On Friday, 14 August 2015 at 14:57:19 UTC, Andrei Alexandrescu wrote:
No doubt other popular linear algebra libraries have similar documentation. I was thinking we could start with adding these layouts to std, along with a few simple primitives (construction, element/slice access, stride etc). Then, people may just use those as they are or link with the linalg libraries for specific computations.

Thoughts?

Andrei

For comparison, some other sparse linear algebra libraries worth looking at are:

* Eigen (http://eigen.tuxfamily.org/)
* PETSc (http://www.mcs.anl.gov/petsc/)
* the Epetra sub-package of Trilinos (https://trilinos.org/)
* OSKI, which aims to do for sparse matrices what ATLAS does for dense (http://bebop.cs.berkeley.edu/oski/)

MKL is missing some important sparse matrix formats -- the ellpack and jagged diagonal formats, which are very well suited for SIMD processors, and the MSR/MSC format, which makes multigrid smoothing faster.
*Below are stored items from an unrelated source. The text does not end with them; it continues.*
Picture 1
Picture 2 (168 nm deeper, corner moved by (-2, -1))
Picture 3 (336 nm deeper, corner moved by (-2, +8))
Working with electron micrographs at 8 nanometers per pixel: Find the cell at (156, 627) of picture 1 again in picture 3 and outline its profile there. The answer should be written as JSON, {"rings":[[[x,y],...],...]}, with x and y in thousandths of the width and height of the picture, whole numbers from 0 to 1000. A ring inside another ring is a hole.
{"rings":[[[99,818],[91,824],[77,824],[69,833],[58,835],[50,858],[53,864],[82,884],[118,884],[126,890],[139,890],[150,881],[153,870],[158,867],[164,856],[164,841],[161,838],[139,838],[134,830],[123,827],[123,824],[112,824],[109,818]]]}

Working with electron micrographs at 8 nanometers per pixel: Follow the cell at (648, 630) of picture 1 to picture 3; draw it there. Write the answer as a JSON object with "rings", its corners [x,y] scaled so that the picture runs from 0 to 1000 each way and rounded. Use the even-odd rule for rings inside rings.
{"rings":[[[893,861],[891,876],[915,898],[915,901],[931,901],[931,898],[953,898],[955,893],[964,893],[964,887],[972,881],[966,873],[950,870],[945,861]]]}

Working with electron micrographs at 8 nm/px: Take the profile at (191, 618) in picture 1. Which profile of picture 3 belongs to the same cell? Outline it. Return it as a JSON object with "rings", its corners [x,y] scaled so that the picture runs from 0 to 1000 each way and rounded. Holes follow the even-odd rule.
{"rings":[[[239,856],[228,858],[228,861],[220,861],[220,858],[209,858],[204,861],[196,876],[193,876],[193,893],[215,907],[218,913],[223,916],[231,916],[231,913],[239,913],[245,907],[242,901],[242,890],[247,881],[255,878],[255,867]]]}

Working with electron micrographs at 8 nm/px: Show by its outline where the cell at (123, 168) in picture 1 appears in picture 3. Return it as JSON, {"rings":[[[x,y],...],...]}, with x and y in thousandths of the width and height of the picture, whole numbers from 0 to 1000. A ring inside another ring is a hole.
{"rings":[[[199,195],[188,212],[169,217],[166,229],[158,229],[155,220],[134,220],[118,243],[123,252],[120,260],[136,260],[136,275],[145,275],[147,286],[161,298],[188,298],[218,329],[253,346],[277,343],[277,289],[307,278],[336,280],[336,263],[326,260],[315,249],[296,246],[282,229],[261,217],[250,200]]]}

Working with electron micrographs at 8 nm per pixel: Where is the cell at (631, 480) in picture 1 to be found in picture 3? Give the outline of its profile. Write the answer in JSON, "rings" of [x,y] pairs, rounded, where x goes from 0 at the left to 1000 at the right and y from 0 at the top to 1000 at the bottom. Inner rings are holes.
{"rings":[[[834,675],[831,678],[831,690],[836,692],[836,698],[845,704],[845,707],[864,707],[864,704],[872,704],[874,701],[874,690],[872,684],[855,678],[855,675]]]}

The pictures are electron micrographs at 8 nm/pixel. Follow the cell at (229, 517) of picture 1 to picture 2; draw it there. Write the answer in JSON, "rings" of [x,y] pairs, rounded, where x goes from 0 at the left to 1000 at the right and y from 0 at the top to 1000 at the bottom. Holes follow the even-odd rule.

I don't know enough to weigh in on whether sparse matrix algebra is best left to the individual libraries or put in the language's standard library. It's common practice whenever one needs sparse matrices to write wrapper classes that can use either PETSc or Trilinos, depending on what the users have installed on their systems. For example, this is the approach taken in the finite element library deal.II (http://dealii.org/). Moreover, the big sparse matrix libraries can all use each other; PETSc can link to the solvers in Trilinos, both PETSc and Trilinos can link to OSKI, etc. If there were some support in the standard library for this functionality, it could obviate the need for some of the glue code in C/C++.